- [REQUIRED WORK] Keep only those lines of the records that include the string "прикрепления".
(Beginning of TASK INPUTS)
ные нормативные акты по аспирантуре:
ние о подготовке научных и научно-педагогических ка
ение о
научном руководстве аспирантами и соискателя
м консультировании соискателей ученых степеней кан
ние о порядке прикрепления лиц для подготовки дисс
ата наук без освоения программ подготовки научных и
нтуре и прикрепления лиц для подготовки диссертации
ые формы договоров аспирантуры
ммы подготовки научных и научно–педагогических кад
(End of TASK INPUTS)
(Beginning of TASK INPUTS)
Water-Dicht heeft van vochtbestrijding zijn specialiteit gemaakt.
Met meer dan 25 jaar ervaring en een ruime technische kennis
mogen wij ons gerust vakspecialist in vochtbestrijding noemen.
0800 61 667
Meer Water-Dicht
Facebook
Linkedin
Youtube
(End of TASK INPUTS)
- [EXPECTED ANSWER]
ние о порядке прикрепления лиц для подготовки дисс
нтуре и прикрепления лиц для подготовки диссертации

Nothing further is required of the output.